During the lifecycle of an Operator, it is possible that there may be more than one instance running at any given time, for example when rolling out an upgrade for the Operator. In such a scenario, it is necessary to avoid contention between multiple Operator instances using leader election. This ensures only one leader instance handles the reconciliation while the other instances are inactive but ready to take over when the leader steps down.

There are two different leader election implementations to choose from, each with its own trade-off:

  • Leader-for-life: The leader Pod only gives up leadership (using garbage collection) when it is deleted. This implementation precludes the possibility of two instances mistakenly running as leaders (split brain). However, this method can be subject to a delay in electing a new leader. For example, when the leader Pod is on an unresponsive or partitioned node, the pod-eviction-timeout dictates how it takes for the leader Pod to be deleted from the node and step down (default 5m). See the Leader-for-life Go documentation for more.
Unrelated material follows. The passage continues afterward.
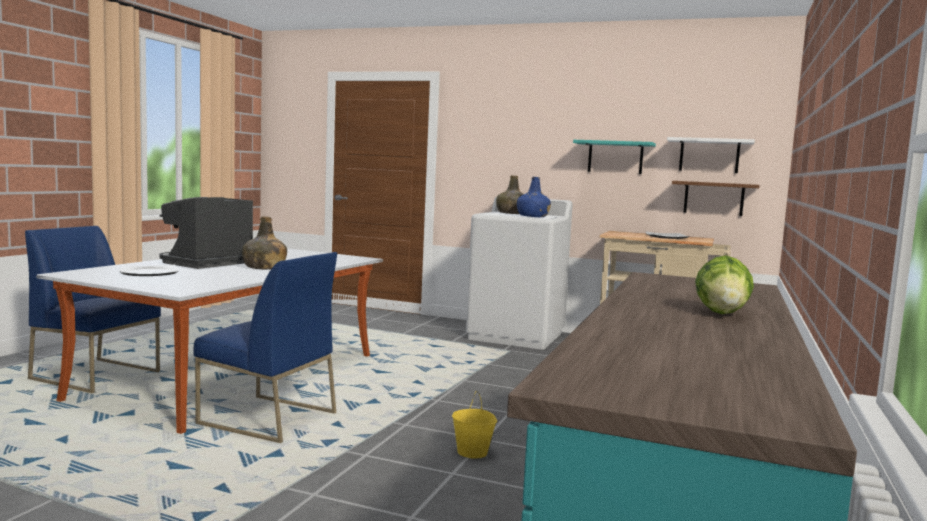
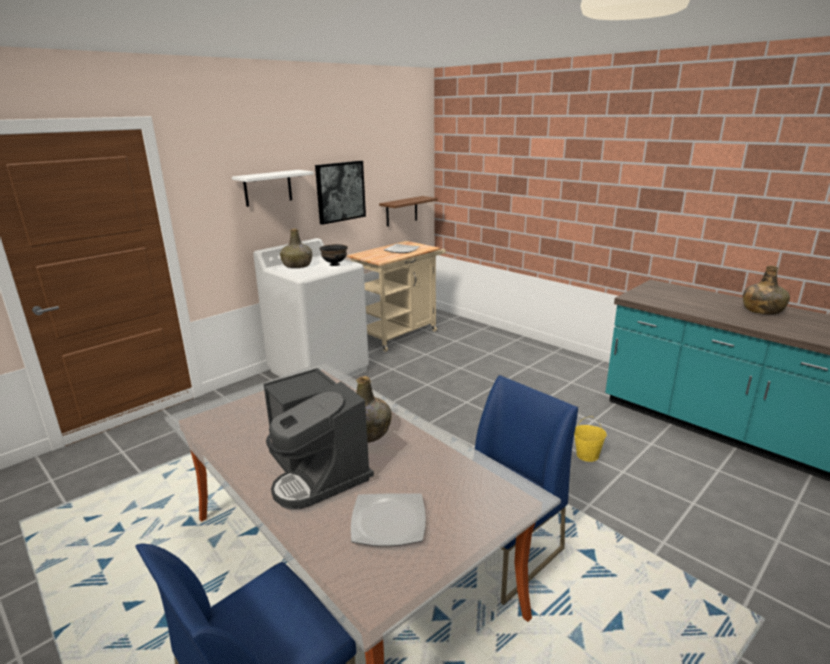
camera: 65 degrees left, 15 degrees up
blue bottle [517,177,551,217] -> black bowl [319,244,348,266]
turquoise shelf [573,140,656,174] -> picture [315,161,366,225]
white shelf [667,137,755,173] -> white shelf moved to [232,170,314,207]
lettuce [695,255,754,314] -> green bottle [743,266,790,315]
  • Leader-with-lease: The leader Pod periodically renews the leader lease and gives up leadership when it cannot renew the lease. This implementation allows for a faster transition to a new leader when the existing leader is isolated, but there is a possibility of split brain in certain situations. See the Leader-with-lease Go documentation for more.

By default, the Operator SDK enables the Leader-for-life implementation. Consult the related Go documentation for both approaches to consider the trade-offs that make sense for your use case,

The following examples illustrate how to use the two options.
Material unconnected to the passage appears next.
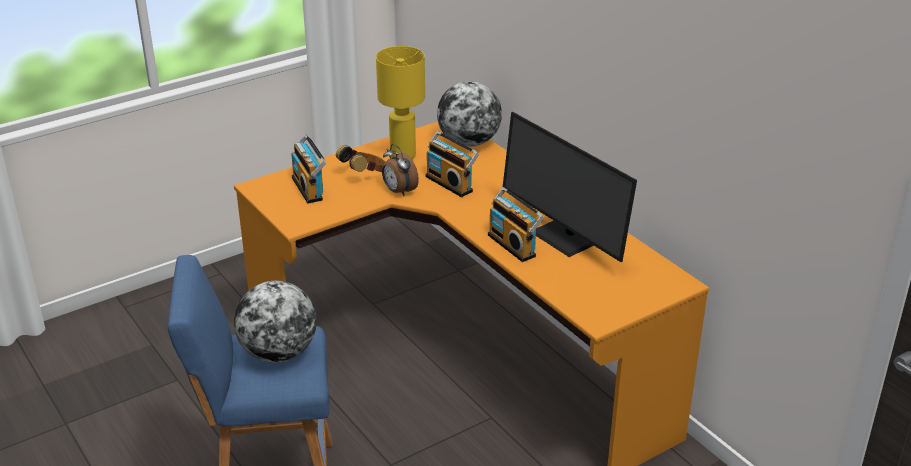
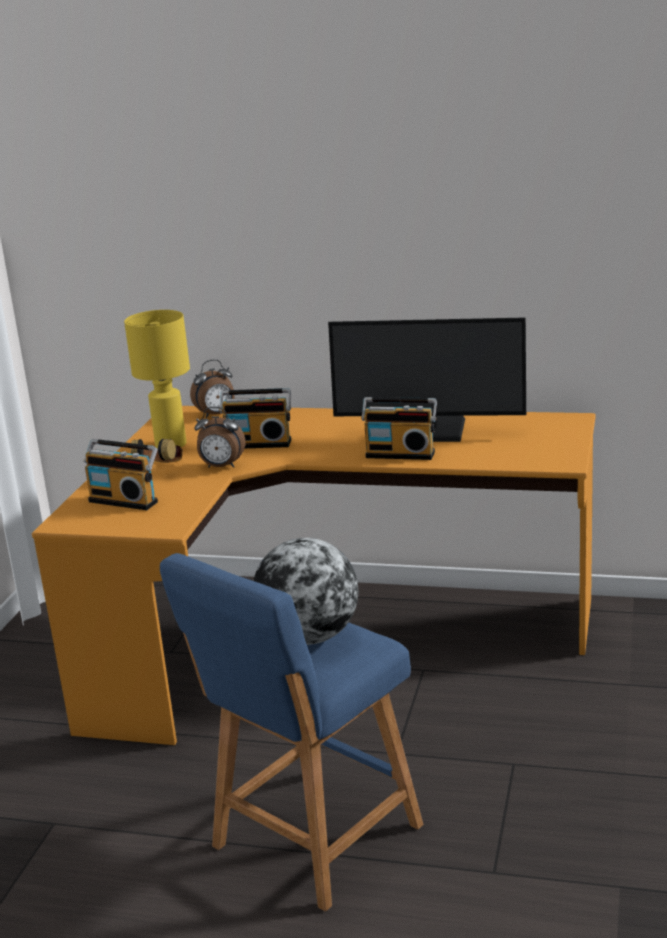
camera: 40 degrees left, 10 degrees down
globe [437,81,502,147] -> alarm clock [190,359,235,418]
Using Leader-for-life election

With the Leader-for-life election implementation, a call to leader.Become() blocks the Operator as it retries until it can become the leader by creating the ConfigMap named memcached-operator-lock:

import (
  ...
  "github.com/operator-framework/operator-sdk/pkg/leader"
)

func main() {
  ...
  err = leader.Become(context.TODO(), "memcached-operator-lock")
  if err != nil {
    log.Error(err, "Failed to retry for leader lock")
    os.Exit(1)
  }
  ...
}

If the Operator is not running inside a cluster, leader.Become() simply returns without error to skip the leader election since it cannot detect the Operator’s namespace.
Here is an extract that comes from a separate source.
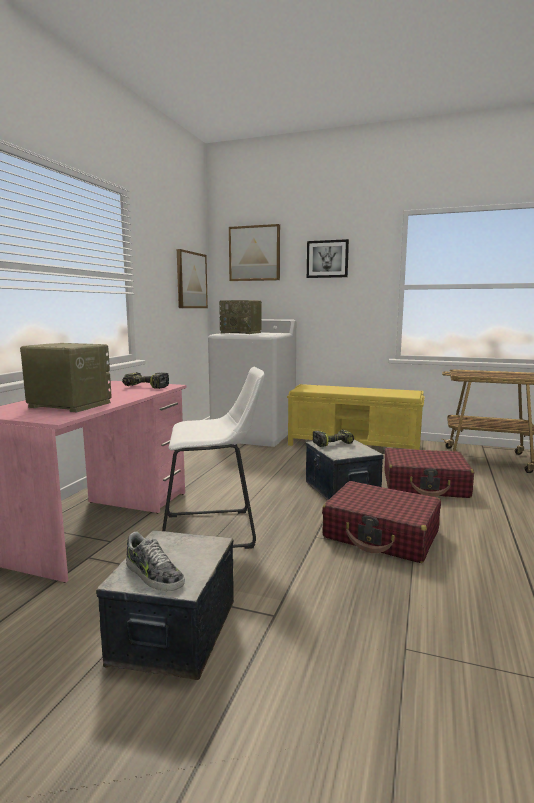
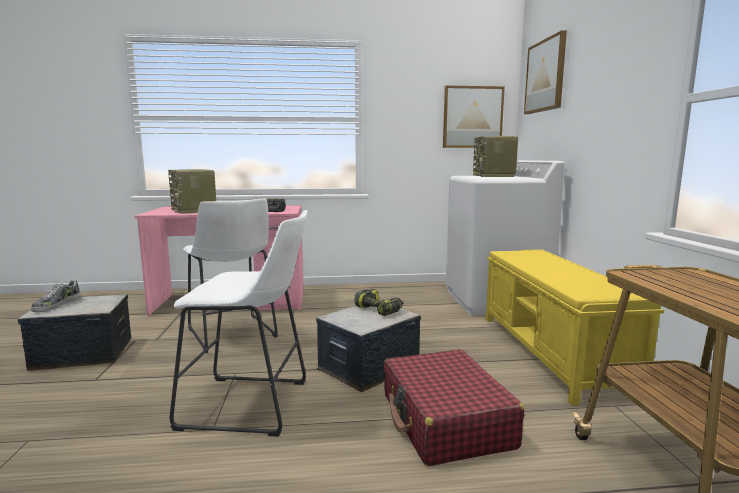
camera: 65 degrees right, 0 degrees up
radio [20,343,112,412] -> radio turned 150 degrees clockwise [168,169,216,214]
picture [307,239,349,278] -> none
red suitcase [322,481,441,563] -> white stool [170,210,307,437]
Using Leader-with-lease election

The Leader-with-lease implementation can be enabled using the Manager Options for leader election:

import (
  ...
  "sigs.k8s.io/controller-runtime/pkg/manager"
)

func main() {
  ...
  opts := manager.Options{
    ...
    LeaderElection: true,
    LeaderElectionID: "memcached-operator-lock"
  }
  mgr, err := manager.New(cfg, opts)
  ...
}

When the Operator is not running in a cluster, the Manager returns an error when starting since it cannot detect the Operator’s namespace in order to create the ConfigMap for leader election. You can override this namespace by setting the Manager’s LeaderElectionNamespace option.